» GIVEN EXERCISE
Retype the material below exactly, from the line with "elevation (m): 1079" up to and including its final line.

» RECORDS FOR PROCESSING
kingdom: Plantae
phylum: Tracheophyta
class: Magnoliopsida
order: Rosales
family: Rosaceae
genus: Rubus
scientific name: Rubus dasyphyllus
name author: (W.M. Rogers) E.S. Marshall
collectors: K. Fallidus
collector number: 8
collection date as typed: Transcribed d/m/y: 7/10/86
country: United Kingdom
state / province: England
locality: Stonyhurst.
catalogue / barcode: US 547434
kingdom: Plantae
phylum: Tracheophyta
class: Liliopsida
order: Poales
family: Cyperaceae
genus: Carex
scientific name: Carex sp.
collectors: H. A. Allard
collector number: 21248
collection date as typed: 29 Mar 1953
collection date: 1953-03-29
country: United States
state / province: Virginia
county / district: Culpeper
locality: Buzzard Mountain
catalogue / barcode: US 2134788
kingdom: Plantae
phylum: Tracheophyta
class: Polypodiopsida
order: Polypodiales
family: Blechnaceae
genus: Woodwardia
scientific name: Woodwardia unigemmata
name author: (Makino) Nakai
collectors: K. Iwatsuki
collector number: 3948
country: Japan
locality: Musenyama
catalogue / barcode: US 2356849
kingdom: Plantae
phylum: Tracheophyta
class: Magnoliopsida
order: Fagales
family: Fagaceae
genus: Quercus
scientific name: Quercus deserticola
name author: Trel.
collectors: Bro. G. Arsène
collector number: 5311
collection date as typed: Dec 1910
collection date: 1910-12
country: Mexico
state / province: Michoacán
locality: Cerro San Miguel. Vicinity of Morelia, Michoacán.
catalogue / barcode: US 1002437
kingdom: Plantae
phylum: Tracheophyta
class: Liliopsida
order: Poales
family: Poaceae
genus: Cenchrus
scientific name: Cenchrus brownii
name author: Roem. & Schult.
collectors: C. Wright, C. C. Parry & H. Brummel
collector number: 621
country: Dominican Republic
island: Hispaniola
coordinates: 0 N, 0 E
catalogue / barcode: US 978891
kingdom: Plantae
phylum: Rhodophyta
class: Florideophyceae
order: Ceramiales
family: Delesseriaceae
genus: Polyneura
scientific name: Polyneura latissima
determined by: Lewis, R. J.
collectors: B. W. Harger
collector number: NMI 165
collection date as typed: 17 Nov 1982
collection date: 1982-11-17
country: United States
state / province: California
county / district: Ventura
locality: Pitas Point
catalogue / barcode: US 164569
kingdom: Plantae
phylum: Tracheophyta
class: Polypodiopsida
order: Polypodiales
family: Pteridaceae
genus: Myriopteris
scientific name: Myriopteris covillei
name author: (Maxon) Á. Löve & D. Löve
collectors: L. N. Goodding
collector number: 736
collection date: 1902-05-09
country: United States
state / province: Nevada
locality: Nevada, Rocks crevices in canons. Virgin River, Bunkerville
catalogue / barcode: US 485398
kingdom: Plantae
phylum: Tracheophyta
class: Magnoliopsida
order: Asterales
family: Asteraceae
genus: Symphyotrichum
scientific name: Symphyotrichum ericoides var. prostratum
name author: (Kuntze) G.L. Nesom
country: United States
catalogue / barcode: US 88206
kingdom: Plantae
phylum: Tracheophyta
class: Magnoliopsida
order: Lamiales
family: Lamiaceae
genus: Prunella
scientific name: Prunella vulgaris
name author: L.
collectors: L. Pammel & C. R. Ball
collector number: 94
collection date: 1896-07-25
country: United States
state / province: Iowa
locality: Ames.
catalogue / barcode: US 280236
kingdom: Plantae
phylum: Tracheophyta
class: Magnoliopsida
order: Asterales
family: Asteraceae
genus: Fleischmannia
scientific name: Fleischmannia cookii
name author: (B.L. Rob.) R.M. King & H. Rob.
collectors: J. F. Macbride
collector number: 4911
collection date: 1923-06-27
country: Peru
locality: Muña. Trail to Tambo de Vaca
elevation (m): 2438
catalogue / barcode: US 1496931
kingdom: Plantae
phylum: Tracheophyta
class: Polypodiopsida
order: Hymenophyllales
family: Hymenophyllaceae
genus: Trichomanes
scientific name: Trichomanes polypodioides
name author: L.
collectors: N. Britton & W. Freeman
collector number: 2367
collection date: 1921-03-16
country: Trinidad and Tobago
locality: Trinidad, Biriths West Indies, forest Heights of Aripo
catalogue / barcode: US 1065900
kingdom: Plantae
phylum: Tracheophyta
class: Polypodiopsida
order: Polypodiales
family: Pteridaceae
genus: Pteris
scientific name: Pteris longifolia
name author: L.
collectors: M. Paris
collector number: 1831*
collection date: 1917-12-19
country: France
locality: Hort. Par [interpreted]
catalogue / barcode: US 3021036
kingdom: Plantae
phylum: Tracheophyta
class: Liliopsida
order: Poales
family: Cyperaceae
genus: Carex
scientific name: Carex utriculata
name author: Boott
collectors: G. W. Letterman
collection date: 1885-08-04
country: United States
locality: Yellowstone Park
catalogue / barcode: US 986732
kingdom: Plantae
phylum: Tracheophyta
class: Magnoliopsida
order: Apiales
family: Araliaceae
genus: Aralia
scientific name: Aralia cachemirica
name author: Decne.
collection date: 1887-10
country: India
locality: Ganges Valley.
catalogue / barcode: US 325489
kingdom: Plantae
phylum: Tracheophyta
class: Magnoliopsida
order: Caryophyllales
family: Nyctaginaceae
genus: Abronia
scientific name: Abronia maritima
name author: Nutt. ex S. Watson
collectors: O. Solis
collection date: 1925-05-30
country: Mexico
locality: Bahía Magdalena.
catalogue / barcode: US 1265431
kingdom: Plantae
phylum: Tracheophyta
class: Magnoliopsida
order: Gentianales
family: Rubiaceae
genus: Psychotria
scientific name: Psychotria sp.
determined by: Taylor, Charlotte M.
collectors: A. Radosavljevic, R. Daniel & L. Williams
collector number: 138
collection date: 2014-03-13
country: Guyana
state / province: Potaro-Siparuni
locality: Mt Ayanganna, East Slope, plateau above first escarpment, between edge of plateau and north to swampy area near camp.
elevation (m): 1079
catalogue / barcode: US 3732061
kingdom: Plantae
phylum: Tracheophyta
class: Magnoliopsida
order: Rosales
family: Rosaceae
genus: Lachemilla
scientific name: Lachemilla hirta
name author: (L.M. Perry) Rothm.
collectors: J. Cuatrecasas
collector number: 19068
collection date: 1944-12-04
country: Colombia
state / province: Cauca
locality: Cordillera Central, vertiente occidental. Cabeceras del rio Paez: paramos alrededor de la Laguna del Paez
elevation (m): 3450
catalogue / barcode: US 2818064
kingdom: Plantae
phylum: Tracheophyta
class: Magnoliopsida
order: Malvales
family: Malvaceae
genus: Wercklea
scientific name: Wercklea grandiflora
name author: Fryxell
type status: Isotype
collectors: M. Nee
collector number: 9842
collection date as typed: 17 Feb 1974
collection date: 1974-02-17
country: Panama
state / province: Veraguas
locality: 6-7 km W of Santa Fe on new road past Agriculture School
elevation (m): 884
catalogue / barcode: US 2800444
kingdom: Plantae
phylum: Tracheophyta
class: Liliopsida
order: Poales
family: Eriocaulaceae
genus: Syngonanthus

» COMPLETED TASK
elevation (m): 1079
catalogue / barcode: US 3732061
kingdom: Plantae
phylum: Tracheophyta
class: Magnoliopsida
order: Rosales
family: Rosaceae
genus: Lachemilla
scientific name: Lachemilla hirta
name author: (L.M. Perry) Rothm.
collectors: J. Cuatrecasas
collector number: 19068
collection date: 1944-12-04
country: Colombia
state / province: Cauca
locality: Cordillera Central, vertiente occidental. Cabeceras del rio Paez: paramos alrededor de la Laguna del Paez
elevation (m): 3450
catalogue / barcode: US 2818064
kingdom: Plantae
phylum: Tracheophyta
class: Magnoliopsida
order: Malvales
family: Malvaceae
genus: Wercklea
scientific name: Wercklea grandiflora
name author: Fryxell
type status: Isotype
collectors: M. Nee
collector number: 9842
collection date as typed: 17 Feb 1974
collection date: 1974-02-17
country: Panama
state / province: Veraguas
locality: 6-7 km W of Santa Fe on new road past Agriculture School
elevation (m): 884
catalogue / barcode: US 2800444
kingdom: Plantae
phylum: Tracheophyta
class: Liliopsida
order: Poales
family: Eriocaulaceae
genus: Syngonanthus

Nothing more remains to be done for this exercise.